The first piece of advice I will offer is, don't add a sub to your setup. Ill come back to this point in a bit.
One of the most important tasks when first starting out mixing is to get to know you system. This is partially done when you pick monitors but in reality it does not matter what monitors you have as long as you know what they will produce. I have a few sample songs that I use to test out new systems. They are songs that provide a basis of reference for me, songs that I know so well I can easily use them to compare speakers my favorite is Steely Dan's "Hey Nineteen". A collection of test songs should cross all forms of music and be different in their sounds. Why you pick a test song is your call and it does not matter to anyone but you what you pick. Now go listen to that song in lots of places, then finally listen to it in your mix room to build a good basis for your mixes.
If you monitors are flat on the bass and you know that, you will have to do some predictive mixing but this can be dangerous. I will offer a few different solutions that may mitigate/solve your problems unfortunately some may be cost prohibitive.
Buy a second (or second and third) set of monitors: Unfortunately this is the expensive option but you will find this in many studios and is the best way to check your mixes. In this case I would chose 2 somewhat different monitors so that you can compare your mixes on the spot.

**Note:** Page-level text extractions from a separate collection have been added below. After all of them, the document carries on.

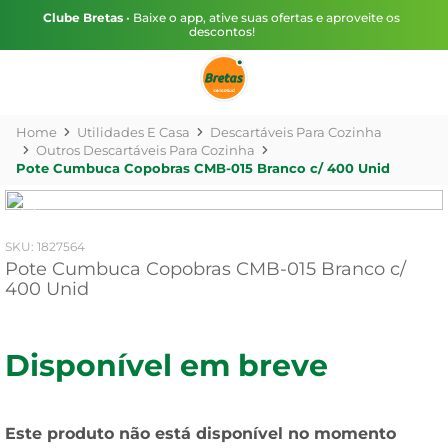
Clube Bretas
• Baixe o app, ative suas ofertas e aproveite os
descontos!
Utilidades E Casa
Descartáveis Para Cozinha
Outros Descartáveis Para Cozinha
Pote Cumbuca Copobras CMB-015 Branco c/ 400 Unid
:
1827564
Pote Cumbuca Copobras CMB-015 Branco c/
400 Unid
Disponível em breve
Este produto não está disponível no momento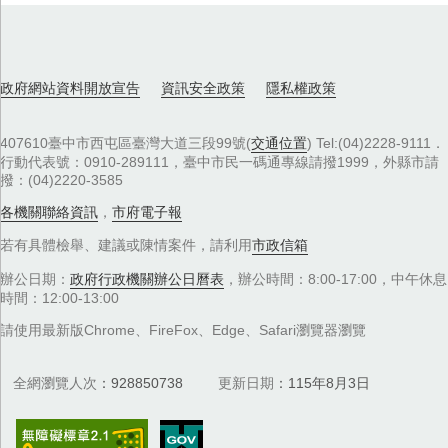
政府網站資料開放宣告
資訊安全政策
隱私權政策
407610臺中市西屯區臺灣大道三段99號(
交通位置
) Tel:(04)2228-9111．
行動代表號：0910-289111，臺中市民一碼通專線請撥1999，外縣市請
撥：(04)2220-3585
各機關聯絡資訊
，
市府電子報
若有具體檢舉、建議或陳情案件，請利用
市政信箱
辦公日期：
政府行政機關辦公日曆表
，辦公時間：8:00-17:00，中午休息
時間：12:00-13:00
請使用最新版Chrome、FireFox、Edge、Safari瀏覽器瀏覽
全網瀏覽人次
928850738
更新日期
115年8月3日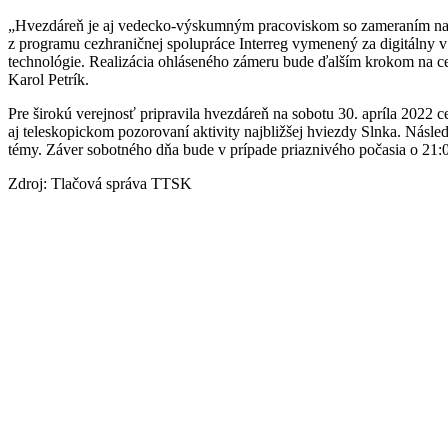
„Hvezdáreň je aj vedecko-výskumným pracoviskom so zameraním na o
z programu cezhraničnej spolupráce Interreg vymenený za digitálny 
technológie. Realizácia ohláseného zámeru bude ďalším krokom na ces
Karol Petrík.
Pre širokú verejnosť pripravila hvezdáreň na sobotu 30. apríla 2022 
aj teleskopickom pozorovaní aktivity najbližšej hviezdy Slnka. Násl
témy. Záver sobotného dňa bude v prípade priaznivého počasia o 21:
Zdroj: Tlačová správa TTSK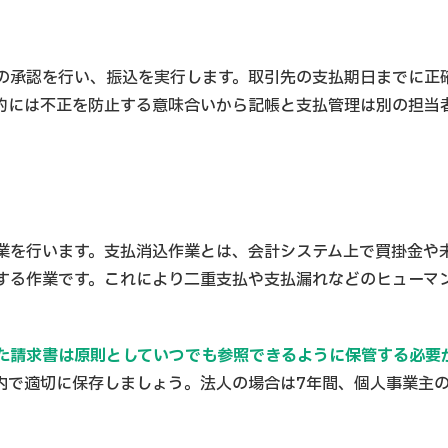
の承認を行い、振込を実行します。取引先の支払期日までに正
的には不正を防止する意味合いから記帳と支払管理は別の担当
業を行います。支払消込作業とは、会計システム上で買掛金や
する作業です。これにより二重支払や支払漏れなどのヒューマ
た請求書は原則としていつでも参照できるように保管する必要
内で適切に保存しましょう。法人の場合は7年間、個人事業主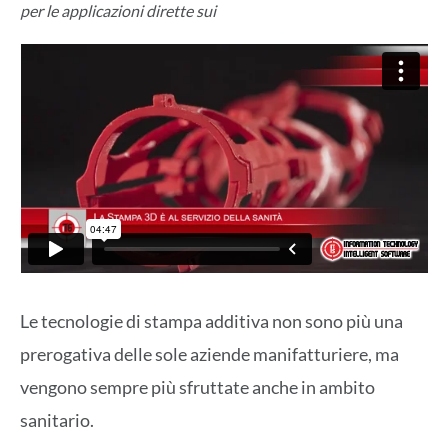
per le applicazioni dirette sui
Le tecnologie di stampa additiva non sono più una
prerogativa delle sole aziende manifatturiere, ma
vengono sempre più sfruttate anche in ambito
sanitario.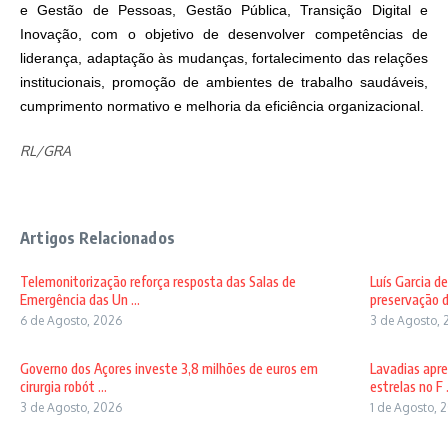
e Gestão de Pessoas, Gestão Pública, Transição Digital e
Inovação, com o objetivo de desenvolver competências de
liderança, adaptação às mudanças, fortalecimento das relações
institucionais, promoção de ambientes de trabalho saudáveis,
cumprimento normativo e melhoria da eficiência organizacional.
RL/GRA
Artigos Relacionados
Telemonitorização reforça resposta das Salas de
Luís Garcia d
Emergência das Un ...
preservação d
6 de Agosto, 2026
3 de Agosto, 
Governo dos Açores investe 3,8 milhões de euros em
Lavadias apre
cirurgia robót ...
estrelas no F .
3 de Agosto, 2026
1 de Agosto, 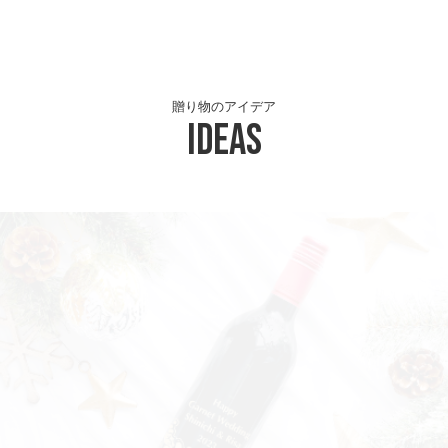
贈り物のアイデア
Ideas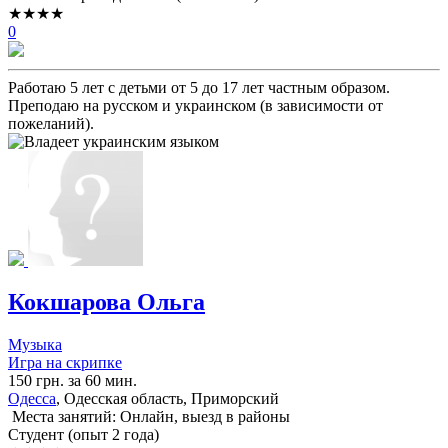
★★★★
0
Работаю 5 лет с детьми от 5 до 17 лет частным образом.
Преподаю на русском и украинском (в зависимости от
пожеланий).
Кокшарова Ольга
Музыка
Игра на скрипке
150 грн. за 60 мин.
Одесса
, Одесская область, Приморский
Места занятий: Онлайн, выезд в районы
Cтудент (опыт 2 года)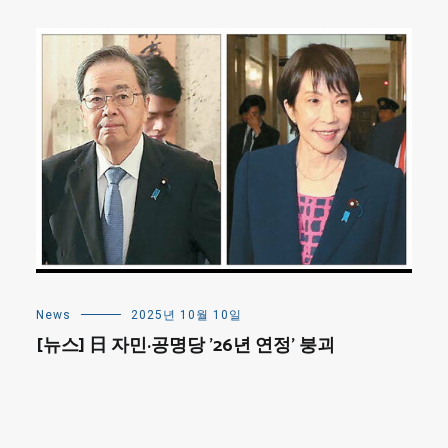
News
2025년 10월 10일
[뉴스] 日 자민·공명당 ’26년 연정’ 붕괴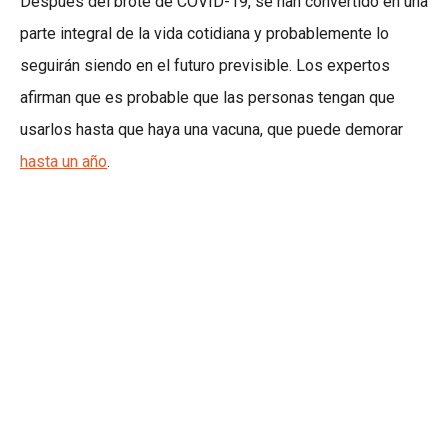
Después del brote de COVID-19, se han convertido en una
parte integral de la vida cotidiana y probablemente lo
seguirán siendo en el futuro previsible. Los expertos
afirman que es probable que las personas tengan que
usarlos hasta que haya una vacuna, que puede demorar
hasta un año
.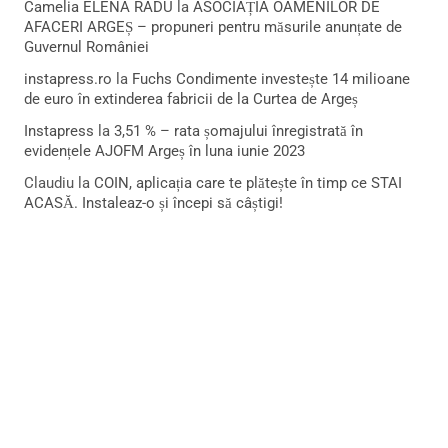
Camelia ELENA RADU
la
ASOCIAȚIA OAMENILOR DE
AFACERI ARGEȘ – propuneri pentru măsurile anunțate de
Guvernul României
instapress.ro
la
Fuchs Condimente investește 14 milioane
de euro în extinderea fabricii de la Curtea de Argeș
Instapress
la
3,51 % – rata șomajului înregistrată în
evidențele AJOFM Argeș în luna iunie 2023
Claudiu
la
COIN, aplicația care te plătește în timp ce STAI
ACASĂ. Instaleaz-o și începi să câștigi!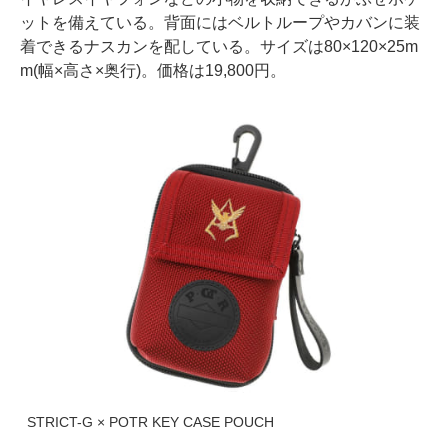
ットを備えている。背面にはベルトループやカバンに装
着できるナスカンを配している。サイズは80×120×25m
m(幅×高さ×奥行)。価格は19,800円。
STRICT-G × POTR KEY CASE POUCH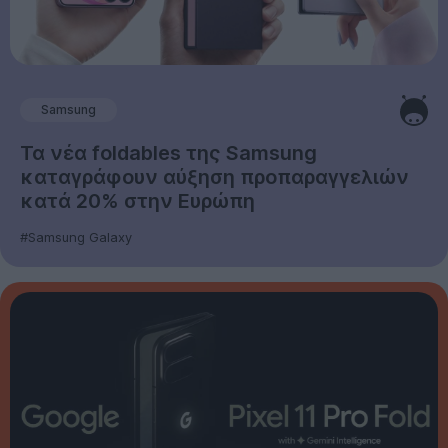
Samsung
Τα νέα foldables της Samsung
καταγράφουν αύξηση προπαραγγελιών
κατά 20% στην Ευρώπη
#Samsung Galaxy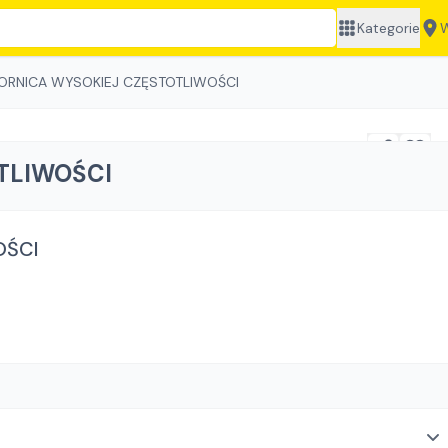
Kategorie
W
ORNICA WYSOKIEJ CZĘSTOTLIWOŚCI
TLIWOŚCI
OŚCI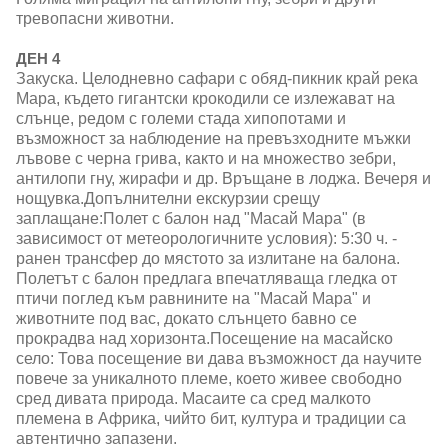
тревопасни животни.
ДЕН 4
Закуска. Целодневно сафари с обяд-пикник край река
Мара, където гигантски крокодили се излежават на
слънце, редом с големи стада хипопотами и
възможност за наблюдение на превъзходните мъжки
лъвове с черна грива, както и на множество зебри,
антилопи гну, жирафи и др. Връщане в лоджа. Вечеря и
нощувка.Допълнителни екскурзии срещу
заплащане:Полет с балон над "Масай Мара" (в
зависимост от метеорологичните условия): 5:30 ч. -
ранен трансфер до мястото за излитане на балона.
Полетът с балон предлага впечатляваща гледка от
птичи поглед към равнините на "Масай Мара" и
животните под вас, докато слънцето бавно се
прокрадва над хоризонта.Посещение на масайско
село: Това посещение ви дава възможност да научите
повече за уникалното племе, което живее свободно
сред дивата природа. Масаите са сред малкото
племена в Африка, чийто бит, култура и традиции са
автентично запазени.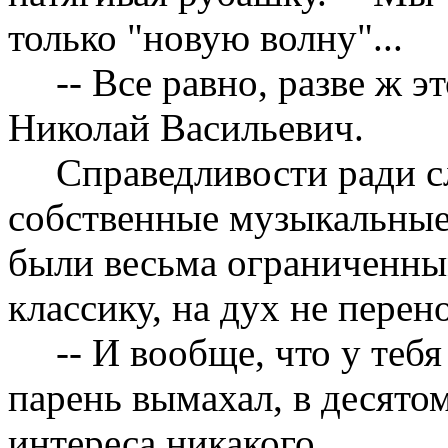
только "новую волну"...
-- Все равно, разве ж э
Николай Васильевич.
Справедливости ради с
собственные музыкальные
были весьма ограниченны
классику, на дух не перен
-- И вообще, что у теб
парень вымахал, в десятом
интереса никакого.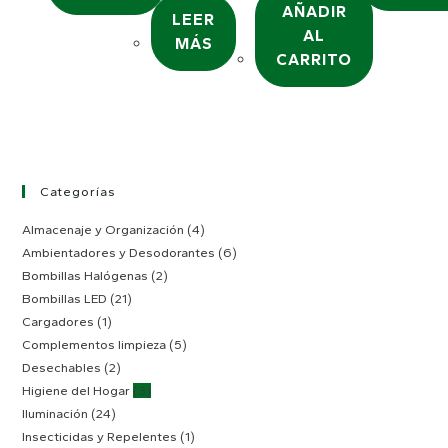
AÑADIR
LEER
AL
MÁS
CARRITO
Categorías
Almacenaje y Organización
(4)
Ambientadores y Desodorantes
(6)
Bombillas Halógenas
(2)
Bombillas LED
(21)
Cargadores
(1)
Complementos limpieza
(5)
Desechables
(2)
Higiene del Hogar
(3)
Iluminación
(24)
Insecticidas y Repelentes
(1)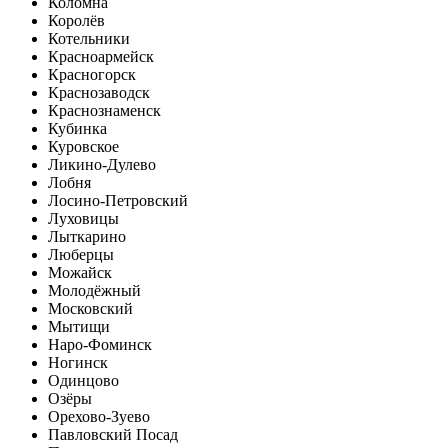
Коломна
Королёв
Котельники
Красноармейск
Красногорск
Краснозаводск
Краснознаменск
Кубинка
Куровское
Ликино-Дулево
Лобня
Лосино-Петровский
Луховицы
Лыткарино
Люберцы
Можайск
Молодёжный
Московский
Мытищи
Наро-Фоминск
Ногинск
Одинцово
Озёры
Орехово-Зуево
Павловский Посад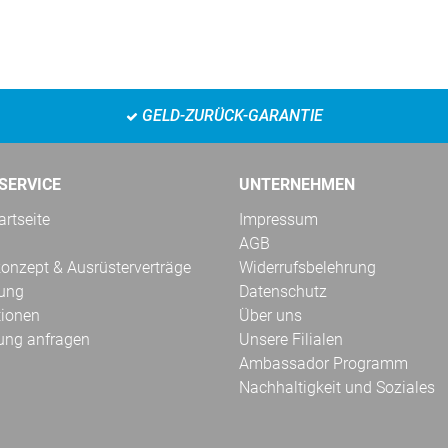
GELD-ZURÜCK-GARANTIE
SERVICE
UNTERNEHMEN
rtseite
Impressum
AGB
onzept & Ausrüsterverträge
Widerrufsbelehrung
kung
Datenschutz
tionen
Über uns
ung anfragen
Unsere Filialen
Ambassador Programm
Nachhaltigkeit und Soziales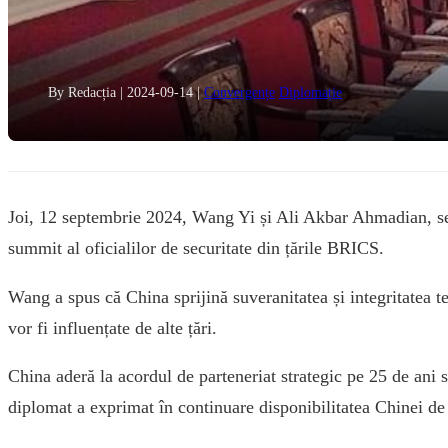
By Redacția
|
2024-09-14
|
Convergențe
Diplomație
Joi, 12 septembrie 2024, Wang Yi și Ali Akbar Ahmadian, sec
summit al oficialilor de securitate din țările BRICS.
Wang a spus că China sprijină suveranitatea și integritatea te
vor fi influențate de alte țări.
China aderă la acordul de parteneriat strategic pe 25 de ani
diplomat a exprimat în continuare disponibilitatea Chinei de 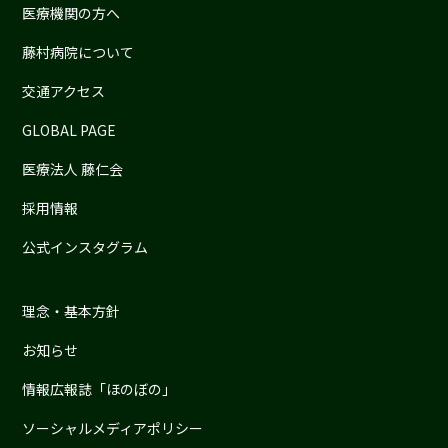
医療機関の方へ
藤村病院について
交通アクセス
GLOBAL PAGE
医療法人 藤仁会
採用情報
公式インスタグラム
理念・基本方針
お知らせ
情報広報誌「ほのぼの」
ソーシャルメディアポリシー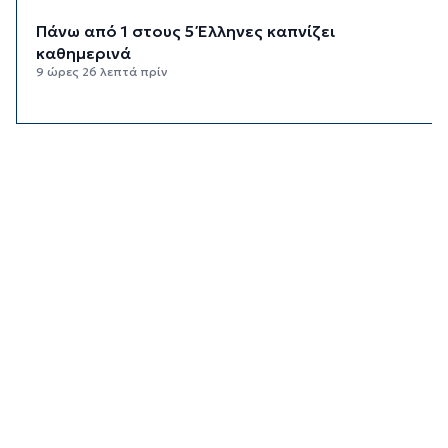
Πάνω από 1 στους 5 Έλληνες καπνίζει
καθημερινά
9 ώρες 26 λεπτά πρίν
Αγρότες: Η νέα αίτηση ενίσχυσης 2026 στο
myAGRO, οι αλλαγές και οι προθεσμίες
10 ώρες 9 λεπτά πρίν
Κόλαφος ΟΟΣΑ: Στην τελευταία θέση η Ελλάδα
για το πραγματικό διαθέσιμο εισόδημα των
νοικοκυριών
10 ώρες 59 λεπτά πρίν
Κορυφώνεται η έξοδος των αδειούχων ενόψει
15αύγουστου: Γεμάτα πλοία, λεωφορεία και
ουρές χιλιομέτρων στα σύνορα
11 ώρες 35 λεπτά πρίν
Η αγγλική ομοσπονδία καταργεί τα τσιμεντένια
προστατευτικά γύρω από τον αγωνιστικό χώρο
μετά τον θάνατο ποδοσφαιριστή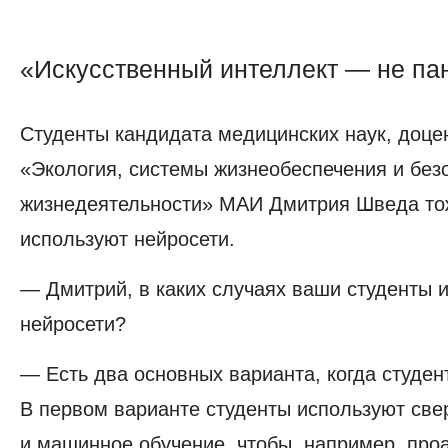
«Искусственный интеллект — не па
Студенты кандидата медицинских наук, доц
«Экология, системы жизнеобеспечения и без
жизнедеятельности» МАИ Дмитрия Шведа то
используют нейросети.
— Дмитрий, в каких случаях ваши студенты 
нейросети?
— Есть два основных варианта, когда студен
В первом варианте студенты используют све
и машинное обучение, чтобы, например, про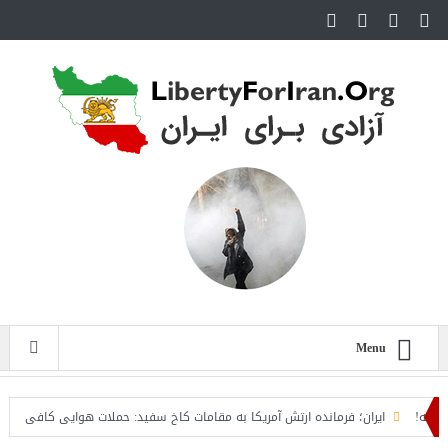
Menu
ایران؛ فرمانده ارتش آمریکا به مقامات کاخ سفید: حملات هوایی کافی نیست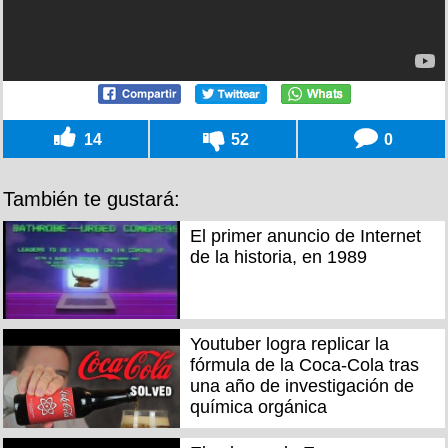
14
52
0
También te gustará:
El primer anuncio de Internet
de la historia, en 1989
Youtuber logra replicar la
fórmula de la Coca-Cola tras
una año de investigación de
química orgánica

Mix On The Distributable Media: This is a bit of a lost art but back in the day engineers used to cary around Mono Boxes (basically the speaker part of an AM radio) to mix through since thats where the audio ended up eventually. Keeping in mind that you are mixing for the masses some times its not bad to demo your mixes through iPod headphones (or computer speakers) when mixing down. A mix that sounds great on $10,000 speakers is worth nothing if it sounds bad on iPod headphones since thats how most people will consume it.
Leave your monitors alone: EQ'ing your monitors wont fix any issues (well it may mitigate them a bit) but again we come back to the fact that you need to get to know your setup and how it responds in the real world. If you EQ your monitors you will just color them a bit and create a new slate to mix from a new slate that you will have to learn and become accustomed to.
Why I advocate for not adding a sub: as mentioned earlier most people listen to music through headphones or basic stereo setups. Adding a sub may cause you to mix you bass to light since you have added effectively a bass booster system.